Kolacja rozpoczęła się od degustacji szampana, a potem płynnie przeszliśmy do delektowania się daniami w letnim wydaniu.
Poniżej przedstawię nazwy serwowanych dań oraz dobranych do nich szampanów, a na samym końcu kilka słów ode mnie.
Małże Św. Jakuba, fioletowy kalafior, groszek, zielone jabłko.
Perrier-Jouet Grand Brut.
Foie gras, brioche, maliny, palona czekolada, jabłko pieczone w miodzie, rabarbar.
Perrier-Jouet Blason Rose.
Krem z młodej kapusty, suszona kiełbasa, zsiadłe mleko, koper.
Filet z sandacza, młode warzywa, kalarepa, koper włoski, rak, limonka.
Belle Epoque.
Comber jagnięcy, ciecierzyca, pomidory, wiśnie, papryka, słodki ziemniak.
Belle Epoue Rose.
Grand Mille feuille, wanilia, maliny, lody śmietankowe.
Blason Rose.
Carpaccio z melona, arbuz, sorbet limonkowy, mięta.
Grand Brut.
Najbardziej zachwycona, podobnie jak ostatnio, byłam przystawką foie gras, bo tutaj każdy element dania się dopełniał. Sporym zaskoczeniem okazał się dla mnie krem z młodej kapusty, który zaserwowano w formie cappuccino, to była świetna zupa, a za kapustą wcale nie przepadam. Ryba była idealnie przygotowana, jagnięcina wybornie smakowała. Deser, w którym się zakochałam to tradycyjne, francuskie mille feuille, czyli listki ciasta francuskiego przekładane kremem patissiere – niebo w gębie. Dopełnieniem tego deseru były kawałki czekolady (te pomarańczowe na zdjęciu), które smakowały owocowo :). Wszystko smakowało doskonałe w towarzystwie luksusowych szampanów, gdzie ceny butelki sięgały kilka set złotych, ah to był bardzo przyjemny wieczór :).

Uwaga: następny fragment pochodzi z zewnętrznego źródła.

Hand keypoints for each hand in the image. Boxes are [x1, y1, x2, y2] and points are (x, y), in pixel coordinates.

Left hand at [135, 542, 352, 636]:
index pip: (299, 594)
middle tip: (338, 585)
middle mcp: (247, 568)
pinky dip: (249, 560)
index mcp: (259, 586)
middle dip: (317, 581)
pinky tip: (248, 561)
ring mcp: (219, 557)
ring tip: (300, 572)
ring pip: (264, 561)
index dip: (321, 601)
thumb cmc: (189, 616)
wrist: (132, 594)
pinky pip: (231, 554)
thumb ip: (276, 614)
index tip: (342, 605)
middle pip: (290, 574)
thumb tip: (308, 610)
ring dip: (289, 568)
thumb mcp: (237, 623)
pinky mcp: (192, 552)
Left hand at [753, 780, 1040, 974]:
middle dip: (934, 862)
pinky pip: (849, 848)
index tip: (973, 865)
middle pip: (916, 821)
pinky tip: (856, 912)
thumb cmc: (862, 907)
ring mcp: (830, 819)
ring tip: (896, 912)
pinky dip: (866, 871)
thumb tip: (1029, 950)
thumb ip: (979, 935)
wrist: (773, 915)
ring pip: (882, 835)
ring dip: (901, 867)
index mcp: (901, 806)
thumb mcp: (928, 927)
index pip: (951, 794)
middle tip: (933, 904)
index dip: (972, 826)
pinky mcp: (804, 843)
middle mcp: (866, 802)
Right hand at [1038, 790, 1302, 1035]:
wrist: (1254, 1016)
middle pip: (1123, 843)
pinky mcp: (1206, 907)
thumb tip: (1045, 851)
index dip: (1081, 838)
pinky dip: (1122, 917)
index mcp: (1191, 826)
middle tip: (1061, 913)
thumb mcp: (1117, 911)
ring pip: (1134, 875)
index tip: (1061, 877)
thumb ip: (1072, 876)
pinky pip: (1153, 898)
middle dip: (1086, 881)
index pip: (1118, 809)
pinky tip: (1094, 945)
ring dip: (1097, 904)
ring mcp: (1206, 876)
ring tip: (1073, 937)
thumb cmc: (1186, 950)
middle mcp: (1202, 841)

Na koniec mam dla Was BONUS – filmik z kolacji.
Na które danie Wy byście się skusili?
Małże św. Jakuba, sandacz i deser z malinami – już mi się włączył ślinotok ;).

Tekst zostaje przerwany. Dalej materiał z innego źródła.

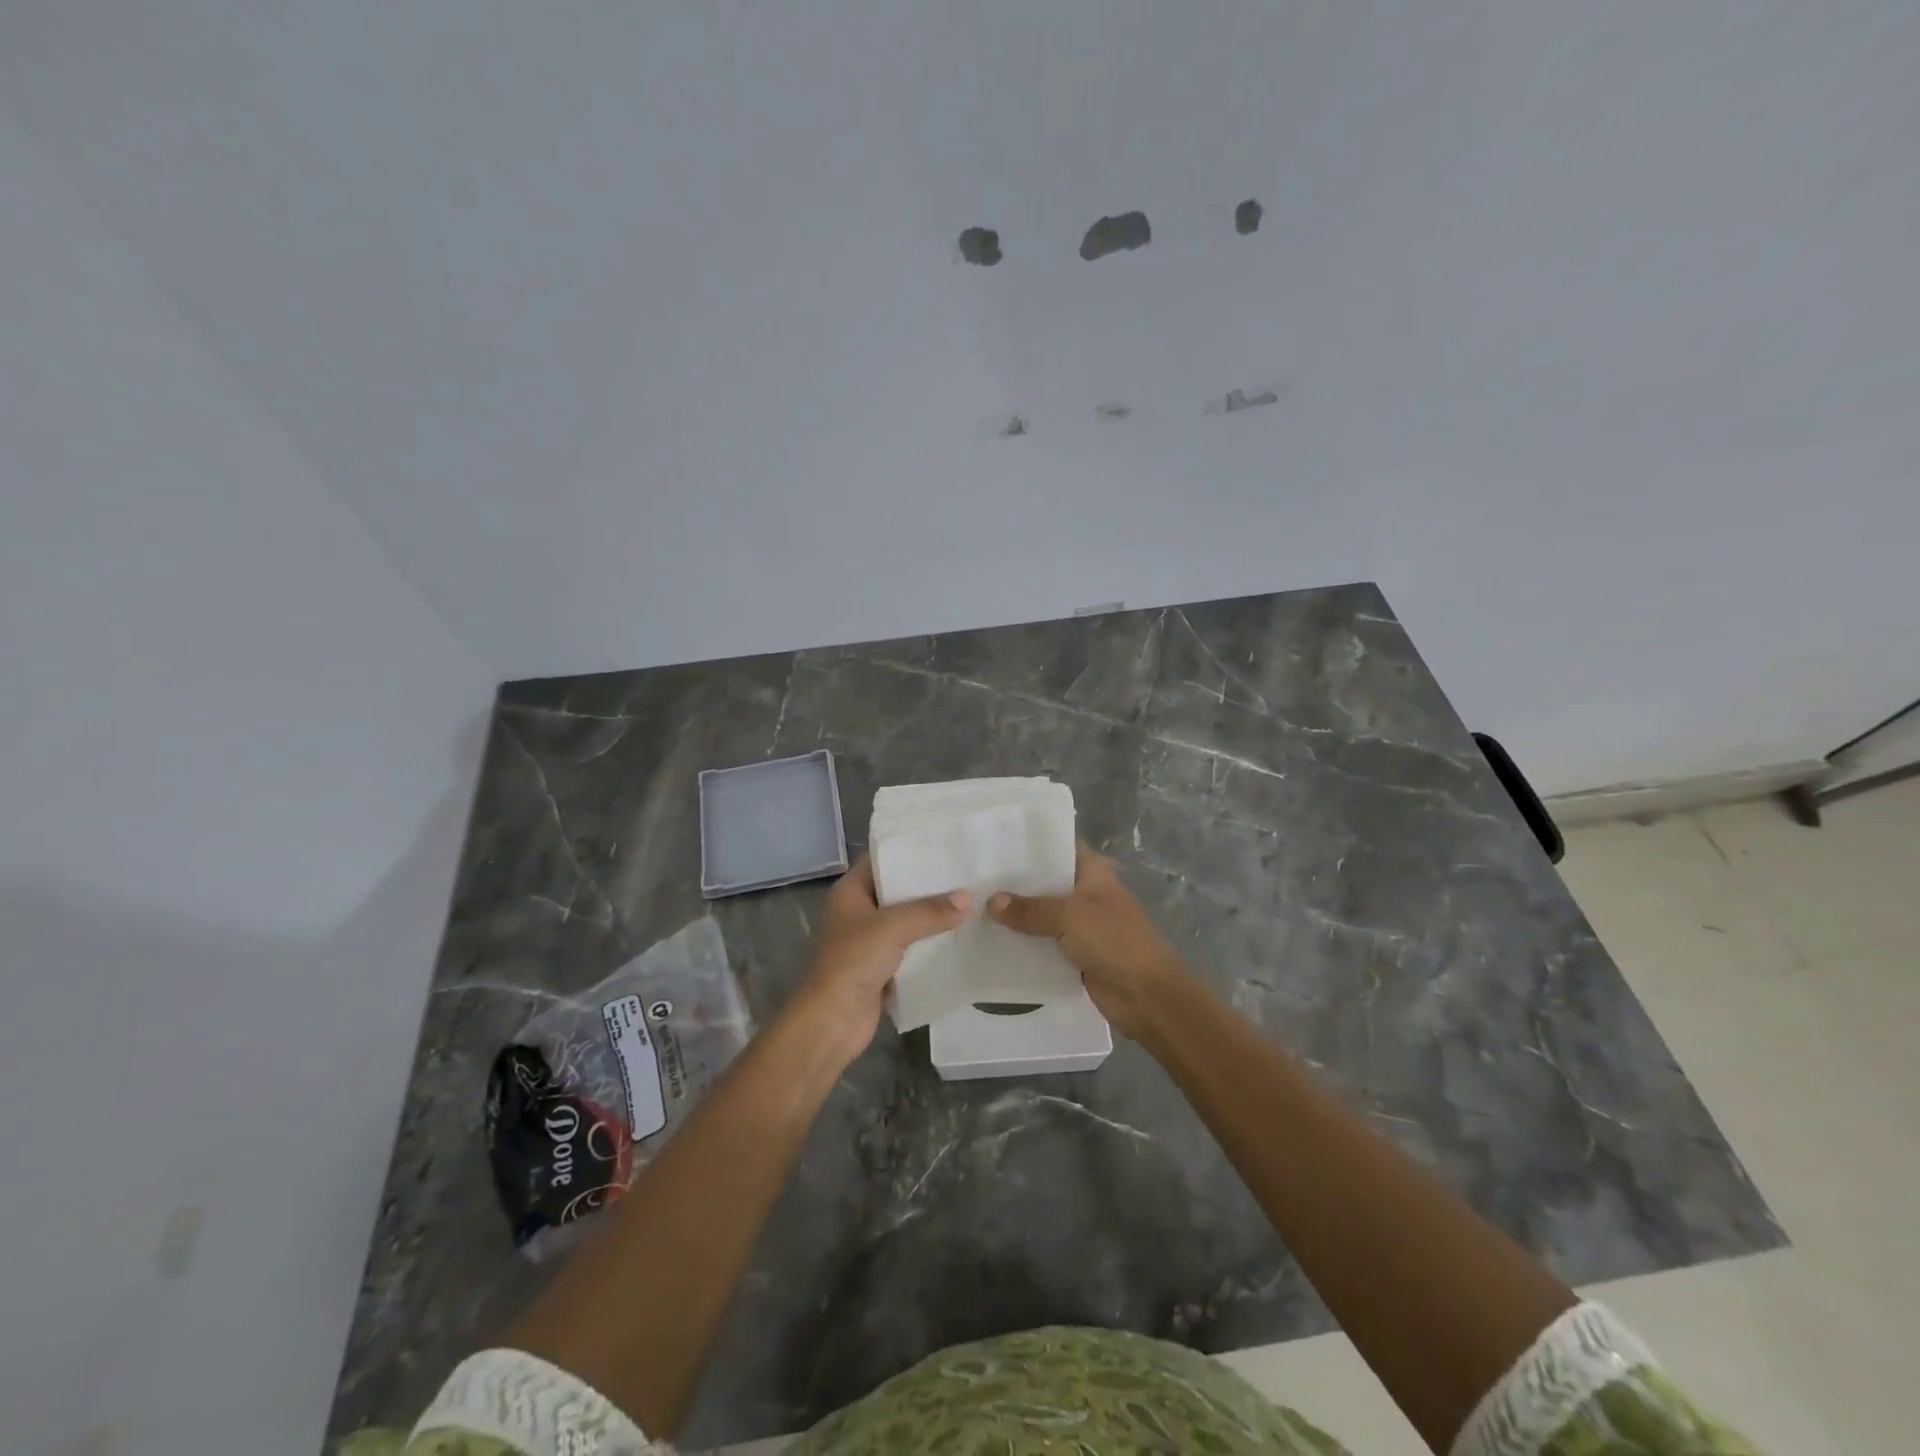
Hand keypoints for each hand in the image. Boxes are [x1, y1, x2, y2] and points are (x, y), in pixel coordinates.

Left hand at [791, 856, 968, 1065]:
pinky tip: (959, 937)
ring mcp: (869, 941)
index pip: (881, 860)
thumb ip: (930, 911)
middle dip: (927, 886)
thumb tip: (967, 898)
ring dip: (932, 917)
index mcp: (850, 892)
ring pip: (906, 921)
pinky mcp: (881, 968)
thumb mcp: (892, 927)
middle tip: (965, 873)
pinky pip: (911, 949)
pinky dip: (930, 945)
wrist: (833, 1021)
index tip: (943, 845)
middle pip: (897, 891)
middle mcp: (858, 912)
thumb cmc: (853, 962)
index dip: (908, 851)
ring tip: (970, 901)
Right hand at [987, 847, 1187, 1040]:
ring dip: (1016, 916)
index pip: (1056, 848)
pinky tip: (992, 940)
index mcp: (1092, 872)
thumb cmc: (1115, 942)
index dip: (1027, 847)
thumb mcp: (1070, 916)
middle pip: (1045, 883)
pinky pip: (1043, 943)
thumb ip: (1029, 909)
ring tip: (972, 907)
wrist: (1148, 996)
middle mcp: (1086, 893)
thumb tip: (990, 901)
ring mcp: (1081, 924)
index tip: (992, 845)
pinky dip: (1024, 943)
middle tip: (972, 878)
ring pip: (1042, 914)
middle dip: (1014, 884)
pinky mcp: (1075, 953)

widzę, że lubimy podobne klimaty 🙂
Skusiłabym się na szampana…na nieograniczoną jego ilość 🙂 i na desery 🙂 Grand Mille feuille, wanilia, maliny, lody śmietankowe.
Blason Rose i Carpaccio z melona, arbuz, sorbet limonkowy, mięta.
Grand Brut. Asia Marzejon z fb.
Cieszę się że znalazłabyś coś dla siebie 🙂
Dziękuję za filmik ! Oby więcej ich było z Twoich kulinarnych wypraw 🙂 Asia Marzejon z fb.